__Excerpted passage__:
In driving the Germans toward the Pisa-Rimini area, the Allied ground troops would enjoy certain advantages. They would have close air support from tactical air units soon to be based in southern Italy, Sardinia, and Corsica. Part of the Northwest African Coastal Air Force was to operate from bases in the Foggia area and in the heel to protect shipping and military installations; strategic air forces based in the same areas, and later near Rome, would be available not only for attacking targets in northern Italy and southeastern Germany but also for disrupting German reinforcement and supply movements.

__Input records__:
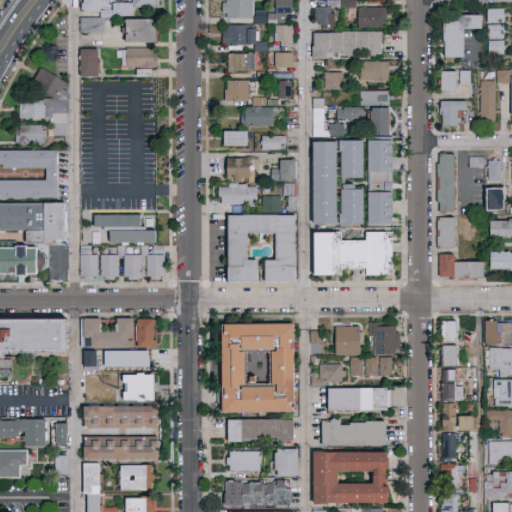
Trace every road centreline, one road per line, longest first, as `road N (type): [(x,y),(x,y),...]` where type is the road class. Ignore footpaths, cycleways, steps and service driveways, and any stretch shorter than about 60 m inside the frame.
road 1 (residential): [(0,300),(511,298)]
road 2 (residential): [(422,511),(422,0)]
road 3 (residential): [(190,0),(194,299)]
road 4 (residential): [(196,511),(194,299)]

__Written tasks__:
a - Write out the passage on Allied advantages in the drive toward Pisa-Rimini word for word.
b - Rename "footpaths" to "walking trails" throughout the listing and give the listing again with nothing else changed. Leave out the pictures.

__Exercise results__:
a -
In driving the Germans toward the Pisa-Rimini area, the Allied ground troops would enjoy certain advantages. They would have close air support from tactical air units soon to be based in southern Italy, Sardinia, and Corsica. Part of the Northwest African Coastal Air Force was to operate from bases in the Foggia area and in the heel to protect shipping and military installations; strategic air forces based in the same areas, and later near Rome, would be available not only for attacking targets in northern Italy and southeastern Germany but also for disrupting German reinforcement and supply movements.

b -
Trace every road centreline, one road per line, longest first, as `road N (type): [(x,y),(x,y),...]` where type is the road class. Ignore walking trails, cycleways, steps and service driveways, and any stretch shorter than about 60 m inside the frame.
road 1 (residential): [(0,300),(511,298)]
road 2 (residential): [(422,511),(422,0)]
road 3 (residential): [(190,0),(194,299)]
road 4 (residential): [(196,511),(194,299)]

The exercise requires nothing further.